As He unfolded an autumnal ballet before me, He knew of an intimate fire quietly lighting and warming a room for a man who longed to know His voice – to know Him – more dearly. And so, even as He passionately embraced me atop the early morning falls, He silently whispered to me of a time when He would satisfy, more fully, that yearning of my heart. Unashamedly baring even His own heart’s desire for that moment by the fire.
And in the midst of a February winter, that heart – His heart – seemed to break for me even as He romanced me with poetry, with restfulness, and poured Himself out with compassion and mercy, so I would be assured of His care and provision, His love, on that fateful, second day of May, when my world would be listing, when death would seem to be drawing near.
What more is there to say? Words fail me. This is my God. This is His heart. The heart of my Abba-King. He is deeply concerned — for me. Deeply romantic — towards me. Deeply in love — with me. Unashamed of His feelings for me, dust, a man who deserves nothing, but who is worth everything, to Him.
And here, really, is the point of all this:
This is your God.
I certainly hold no special claim(!!) upon His heart that He does not offer and shower upon you! For Someone is deeply in love with you. Yes,
He is deeply concerned — for you.
Deeply romantic — towards you.
Deeply in love — with you.
Unashamed of His feelings for you, dust,
a person who deserves nothing,
but who is worth everything, to Him.
I don’t know where this life finds you at this moment. Perhaps on the cusp of a celebration, or gazing upon waves rolling in from the ocean, or setting aside your guitar. Perhaps beside a campfire, or preparing for a nap, or baking. Perhaps in an airport headed home. Or away.

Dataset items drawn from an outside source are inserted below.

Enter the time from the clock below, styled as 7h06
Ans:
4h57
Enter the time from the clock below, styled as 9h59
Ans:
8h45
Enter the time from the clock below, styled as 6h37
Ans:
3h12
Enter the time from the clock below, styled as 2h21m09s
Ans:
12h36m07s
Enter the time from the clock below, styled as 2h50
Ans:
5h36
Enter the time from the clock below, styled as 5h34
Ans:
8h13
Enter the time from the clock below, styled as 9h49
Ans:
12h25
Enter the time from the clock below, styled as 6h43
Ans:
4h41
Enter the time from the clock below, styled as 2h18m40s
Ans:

Perhaps you’ve just walked into your kitchen, holding a mortal diagnosis in your hands for the very first time . . . .
I don’t know.
But I do know this. Wherever this finds you, God’s heart toward you is the heart of Someone deeply in love, and He is calling to you even now(!) . . . saying to you, His beloved, “Seek My face”. For that is His heart. He does not try to hide it, as all of Scripture attests — and will attest, for all of eternity.
May you hear Him, hear His voice. And may your heart say to Him, “Your face Lord, I will seek.”